## Work to be completed
Quote all of the rows below word for word, omitting the pictures.

━━━ Data for analysis

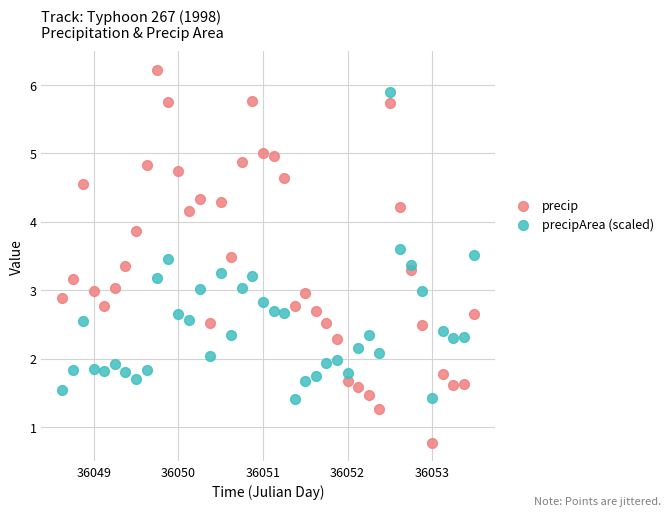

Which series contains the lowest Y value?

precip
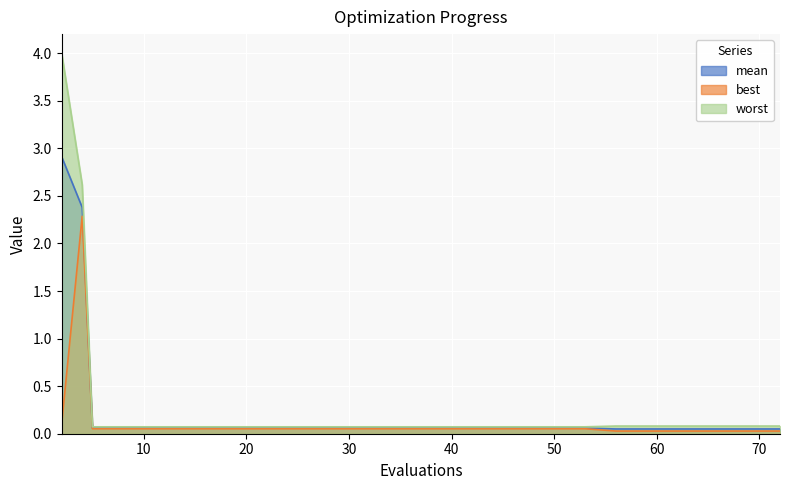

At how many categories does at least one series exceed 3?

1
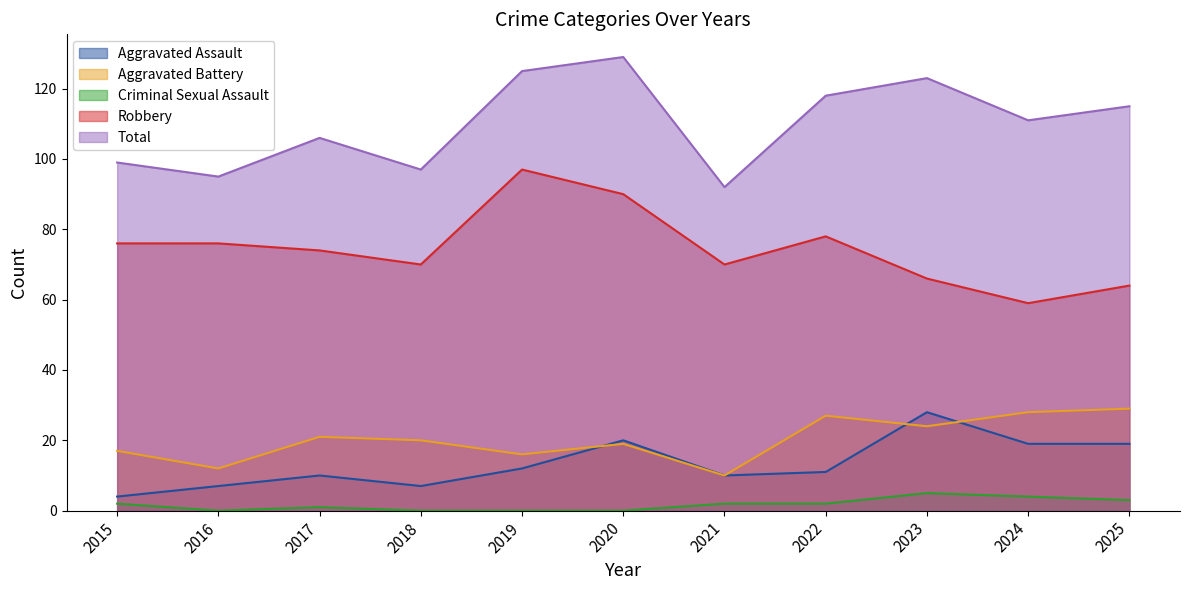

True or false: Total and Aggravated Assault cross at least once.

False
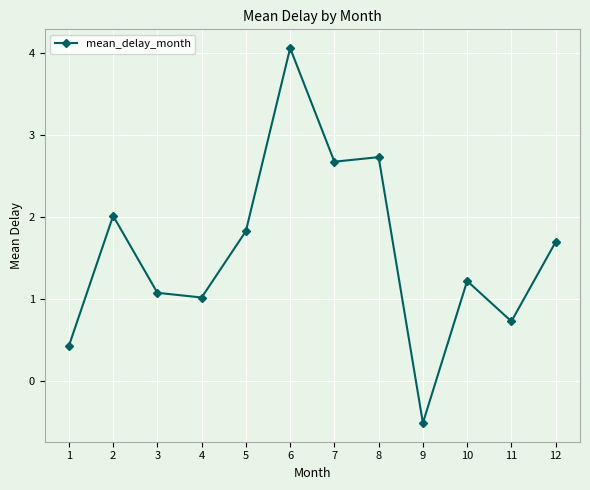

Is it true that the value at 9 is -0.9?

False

━━━━━━

## Solution below
Which series contains the lowest Y value?

precip

At how many categories does at least one series exceed 3?

1

True or false: Total and Aggravated Assault cross at least once.

False

Is it true that the value at 9 is -0.9?

False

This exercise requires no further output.